_Task to carry out_: All of the entries should be returned without a single change.

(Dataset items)
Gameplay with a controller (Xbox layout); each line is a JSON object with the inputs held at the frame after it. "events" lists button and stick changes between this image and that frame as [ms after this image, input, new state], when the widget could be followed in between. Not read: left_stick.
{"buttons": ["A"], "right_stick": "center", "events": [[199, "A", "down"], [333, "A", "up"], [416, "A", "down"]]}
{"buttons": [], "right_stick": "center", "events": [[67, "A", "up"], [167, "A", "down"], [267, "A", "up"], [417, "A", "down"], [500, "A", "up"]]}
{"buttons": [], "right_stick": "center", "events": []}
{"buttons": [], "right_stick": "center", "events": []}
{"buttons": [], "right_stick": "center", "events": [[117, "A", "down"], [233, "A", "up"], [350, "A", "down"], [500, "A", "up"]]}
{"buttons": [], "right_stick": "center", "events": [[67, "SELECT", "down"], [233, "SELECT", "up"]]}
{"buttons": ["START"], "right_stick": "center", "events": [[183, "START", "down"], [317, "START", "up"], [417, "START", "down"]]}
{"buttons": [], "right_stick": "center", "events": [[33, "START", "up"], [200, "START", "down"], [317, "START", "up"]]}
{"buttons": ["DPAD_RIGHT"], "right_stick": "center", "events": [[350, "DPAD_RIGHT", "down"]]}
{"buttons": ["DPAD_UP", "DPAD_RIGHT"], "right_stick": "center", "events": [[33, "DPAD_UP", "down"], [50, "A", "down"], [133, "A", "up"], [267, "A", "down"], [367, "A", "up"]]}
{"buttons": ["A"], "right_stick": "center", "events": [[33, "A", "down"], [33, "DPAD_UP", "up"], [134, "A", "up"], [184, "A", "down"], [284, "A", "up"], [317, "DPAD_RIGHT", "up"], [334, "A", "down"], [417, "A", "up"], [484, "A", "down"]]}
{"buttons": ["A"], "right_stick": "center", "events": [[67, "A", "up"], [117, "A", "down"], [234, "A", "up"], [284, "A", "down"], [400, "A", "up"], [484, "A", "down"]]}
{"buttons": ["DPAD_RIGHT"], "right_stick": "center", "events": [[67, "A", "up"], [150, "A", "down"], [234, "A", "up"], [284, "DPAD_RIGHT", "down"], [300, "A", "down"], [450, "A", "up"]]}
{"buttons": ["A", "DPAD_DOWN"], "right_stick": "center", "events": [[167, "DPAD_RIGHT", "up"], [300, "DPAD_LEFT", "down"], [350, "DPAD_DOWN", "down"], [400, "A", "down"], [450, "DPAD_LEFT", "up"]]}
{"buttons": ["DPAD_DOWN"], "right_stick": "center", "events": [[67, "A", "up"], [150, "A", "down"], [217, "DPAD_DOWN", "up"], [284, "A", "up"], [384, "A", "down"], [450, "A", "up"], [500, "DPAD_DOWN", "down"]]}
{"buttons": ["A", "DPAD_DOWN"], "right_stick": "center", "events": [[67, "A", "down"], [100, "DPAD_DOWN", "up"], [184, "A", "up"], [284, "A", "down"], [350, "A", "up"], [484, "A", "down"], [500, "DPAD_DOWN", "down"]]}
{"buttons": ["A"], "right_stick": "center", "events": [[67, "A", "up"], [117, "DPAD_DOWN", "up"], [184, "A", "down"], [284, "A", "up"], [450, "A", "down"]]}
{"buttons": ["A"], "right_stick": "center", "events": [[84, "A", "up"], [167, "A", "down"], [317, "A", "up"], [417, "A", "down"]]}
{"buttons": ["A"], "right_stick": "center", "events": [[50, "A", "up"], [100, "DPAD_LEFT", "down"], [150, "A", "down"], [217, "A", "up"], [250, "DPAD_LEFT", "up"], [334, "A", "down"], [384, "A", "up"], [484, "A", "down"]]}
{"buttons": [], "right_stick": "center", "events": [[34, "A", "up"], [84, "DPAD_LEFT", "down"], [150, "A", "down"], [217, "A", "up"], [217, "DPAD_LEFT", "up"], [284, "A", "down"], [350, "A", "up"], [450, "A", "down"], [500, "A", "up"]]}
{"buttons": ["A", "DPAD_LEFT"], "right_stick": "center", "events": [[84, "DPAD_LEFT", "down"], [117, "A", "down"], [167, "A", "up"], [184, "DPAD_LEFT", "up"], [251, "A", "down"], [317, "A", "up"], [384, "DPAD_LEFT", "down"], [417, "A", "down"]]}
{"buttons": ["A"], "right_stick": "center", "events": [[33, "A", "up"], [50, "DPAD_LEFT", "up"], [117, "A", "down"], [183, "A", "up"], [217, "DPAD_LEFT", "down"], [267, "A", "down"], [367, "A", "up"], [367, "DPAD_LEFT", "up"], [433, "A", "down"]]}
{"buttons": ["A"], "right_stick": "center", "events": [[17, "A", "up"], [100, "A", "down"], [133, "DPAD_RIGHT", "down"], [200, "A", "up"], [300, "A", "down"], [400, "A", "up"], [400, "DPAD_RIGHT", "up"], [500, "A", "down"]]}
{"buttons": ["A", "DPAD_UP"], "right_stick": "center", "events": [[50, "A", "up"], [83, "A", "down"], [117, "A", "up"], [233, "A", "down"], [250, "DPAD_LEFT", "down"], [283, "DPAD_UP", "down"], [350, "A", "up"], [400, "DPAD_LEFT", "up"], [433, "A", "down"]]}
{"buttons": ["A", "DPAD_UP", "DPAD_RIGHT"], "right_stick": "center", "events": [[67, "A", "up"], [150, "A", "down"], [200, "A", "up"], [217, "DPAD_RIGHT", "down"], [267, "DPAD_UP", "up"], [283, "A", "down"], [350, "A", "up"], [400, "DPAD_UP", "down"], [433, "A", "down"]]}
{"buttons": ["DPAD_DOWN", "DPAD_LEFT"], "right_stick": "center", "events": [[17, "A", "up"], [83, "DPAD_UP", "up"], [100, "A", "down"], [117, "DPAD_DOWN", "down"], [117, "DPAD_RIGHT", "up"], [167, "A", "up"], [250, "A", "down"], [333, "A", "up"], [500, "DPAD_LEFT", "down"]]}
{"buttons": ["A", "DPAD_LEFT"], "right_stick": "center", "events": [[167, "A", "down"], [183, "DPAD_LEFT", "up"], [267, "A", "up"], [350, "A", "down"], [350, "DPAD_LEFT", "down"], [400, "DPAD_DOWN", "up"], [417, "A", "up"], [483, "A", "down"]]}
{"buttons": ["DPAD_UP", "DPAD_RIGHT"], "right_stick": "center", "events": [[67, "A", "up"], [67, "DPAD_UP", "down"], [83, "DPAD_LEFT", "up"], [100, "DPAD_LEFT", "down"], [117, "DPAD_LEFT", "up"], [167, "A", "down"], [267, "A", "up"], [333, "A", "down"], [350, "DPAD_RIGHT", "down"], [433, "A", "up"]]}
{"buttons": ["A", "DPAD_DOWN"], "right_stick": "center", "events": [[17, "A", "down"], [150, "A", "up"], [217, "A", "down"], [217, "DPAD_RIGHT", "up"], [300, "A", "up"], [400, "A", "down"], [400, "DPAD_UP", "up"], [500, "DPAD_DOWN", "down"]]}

_Response_:
Gameplay with a controller (Xbox layout); each line is a JSON object with the inputs held at the frame after it. "events" lists button and stick changes between this image and that frame as [ms after this image, input, new state], when the widget could be followed in between. Not read: left_stick.
{"buttons": ["A"], "right_stick": "center", "events": [[199, "A", "down"], [333, "A", "up"], [416, "A", "down"]]}
{"buttons": [], "right_stick": "center", "events": [[67, "A", "up"], [167, "A", "down"], [267, "A", "up"], [417, "A", "down"], [500, "A", "up"]]}
{"buttons": [], "right_stick": "center", "events": []}
{"buttons": [], "right_stick": "center", "events": []}
{"buttons": [], "right_stick": "center", "events": [[117, "A", "down"], [233, "A", "up"], [350, "A", "down"], [500, "A", "up"]]}
{"buttons": [], "right_stick": "center", "events": [[67, "SELECT", "down"], [233, "SELECT", "up"]]}
{"buttons": ["START"], "right_stick": "center", "events": [[183, "START", "down"], [317, "START", "up"], [417, "START", "down"]]}
{"buttons": [], "right_stick": "center", "events": [[33, "START", "up"], [200, "START", "down"], [317, "START", "up"]]}
{"buttons": ["DPAD_RIGHT"], "right_stick": "center", "events": [[350, "DPAD_RIGHT", "down"]]}
{"buttons": ["DPAD_UP", "DPAD_RIGHT"], "right_stick": "center", "events": [[33, "DPAD_UP", "down"], [50, "A", "down"], [133, "A", "up"], [267, "A", "down"], [367, "A", "up"]]}
{"buttons": ["A"], "right_stick": "center", "events": [[33, "A", "down"], [33, "DPAD_UP", "up"], [134, "A", "up"], [184, "A", "down"], [284, "A", "up"], [317, "DPAD_RIGHT", "up"], [334, "A", "down"], [417, "A", "up"], [484, "A", "down"]]}
{"buttons": ["A"], "right_stick": "center", "events": [[67, "A", "up"], [117, "A", "down"], [234, "A", "up"], [284, "A", "down"], [400, "A", "up"], [484, "A", "down"]]}
{"buttons": ["DPAD_RIGHT"], "right_stick": "center", "events": [[67, "A", "up"], [150, "A", "down"], [234, "A", "up"], [284, "DPAD_RIGHT", "down"], [300, "A", "down"], [450, "A", "up"]]}
{"buttons": ["A", "DPAD_DOWN"], "right_stick": "center", "events": [[167, "DPAD_RIGHT", "up"], [300, "DPAD_LEFT", "down"], [350, "DPAD_DOWN", "down"], [400, "A", "down"], [450, "DPAD_LEFT", "up"]]}
{"buttons": ["DPAD_DOWN"], "right_stick": "center", "events": [[67, "A", "up"], [150, "A", "down"], [217, "DPAD_DOWN", "up"], [284, "A", "up"], [384, "A", "down"], [450, "A", "up"], [500, "DPAD_DOWN", "down"]]}
{"buttons": ["A", "DPAD_DOWN"], "right_stick": "center", "events": [[67, "A", "down"], [100, "DPAD_DOWN", "up"], [184, "A", "up"], [284, "A", "down"], [350, "A", "up"], [484, "A", "down"], [500, "DPAD_DOWN", "down"]]}
{"buttons": ["A"], "right_stick": "center", "events": [[67, "A", "up"], [117, "DPAD_DOWN", "up"], [184, "A", "down"], [284, "A", "up"], [450, "A", "down"]]}
{"buttons": ["A"], "right_stick": "center", "events": [[84, "A", "up"], [167, "A", "down"], [317, "A", "up"], [417, "A", "down"]]}
{"buttons": ["A"], "right_stick": "center", "events": [[50, "A", "up"], [100, "DPAD_LEFT", "down"], [150, "A", "down"], [217, "A", "up"], [250, "DPAD_LEFT", "up"], [334, "A", "down"], [384, "A", "up"], [484, "A", "down"]]}
{"buttons": [], "right_stick": "center", "events": [[34, "A", "up"], [84, "DPAD_LEFT", "down"], [150, "A", "down"], [217, "A", "up"], [217, "DPAD_LEFT", "up"], [284, "A", "down"], [350, "A", "up"], [450, "A", "down"], [500, "A", "up"]]}
{"buttons": ["A", "DPAD_LEFT"], "right_stick": "center", "events": [[84, "DPAD_LEFT", "down"], [117, "A", "down"], [167, "A", "up"], [184, "DPAD_LEFT", "up"], [251, "A", "down"], [317, "A", "up"], [384, "DPAD_LEFT", "down"], [417, "A", "down"]]}
{"buttons": ["A"], "right_stick": "center", "events": [[33, "A", "up"], [50, "DPAD_LEFT", "up"], [117, "A", "down"], [183, "A", "up"], [217, "DPAD_LEFT", "down"], [267, "A", "down"], [367, "A", "up"], [367, "DPAD_LEFT", "up"], [433, "A", "down"]]}
{"buttons": ["A"], "right_stick": "center", "events": [[17, "A", "up"], [100, "A", "down"], [133, "DPAD_RIGHT", "down"], [200, "A", "up"], [300, "A", "down"], [400, "A", "up"], [400, "DPAD_RIGHT", "up"], [500, "A", "down"]]}
{"buttons": ["A", "DPAD_UP"], "right_stick": "center", "events": [[50, "A", "up"], [83, "A", "down"], [117, "A", "up"], [233, "A", "down"], [250, "DPAD_LEFT", "down"], [283, "DPAD_UP", "down"], [350, "A", "up"], [400, "DPAD_LEFT", "up"], [433, "A", "down"]]}
{"buttons": ["A", "DPAD_UP", "DPAD_RIGHT"], "right_stick": "center", "events": [[67, "A", "up"], [150, "A", "down"], [200, "A", "up"], [217, "DPAD_RIGHT", "down"], [267, "DPAD_UP", "up"], [283, "A", "down"], [350, "A", "up"], [400, "DPAD_UP", "down"], [433, "A", "down"]]}
{"buttons": ["DPAD_DOWN", "DPAD_LEFT"], "right_stick": "center", "events": [[17, "A", "up"], [83, "DPAD_UP", "up"], [100, "A", "down"], [117, "DPAD_DOWN", "down"], [117, "DPAD_RIGHT", "up"], [167, "A", "up"], [250, "A", "down"], [333, "A", "up"], [500, "DPAD_LEFT", "down"]]}
{"buttons": ["A", "DPAD_LEFT"], "right_stick": "center", "events": [[167, "A", "down"], [183, "DPAD_LEFT", "up"], [267, "A", "up"], [350, "A", "down"], [350, "DPAD_LEFT", "down"], [400, "DPAD_DOWN", "up"], [417, "A", "up"], [483, "A", "down"]]}
{"buttons": ["DPAD_UP", "DPAD_RIGHT"], "right_stick": "center", "events": [[67, "A", "up"], [67, "DPAD_UP", "down"], [83, "DPAD_LEFT", "up"], [100, "DPAD_LEFT", "down"], [117, "DPAD_LEFT", "up"], [167, "A", "down"], [267, "A", "up"], [333, "A", "down"], [350, "DPAD_RIGHT", "down"], [433, "A", "up"]]}
{"buttons": ["A", "DPAD_DOWN"], "right_stick": "center", "events": [[17, "A", "down"], [150, "A", "up"], [217, "A", "down"], [217, "DPAD_RIGHT", "up"], [300, "A", "up"], [400, "A", "down"], [400, "DPAD_UP", "up"], [500, "DPAD_DOWN", "down"]]}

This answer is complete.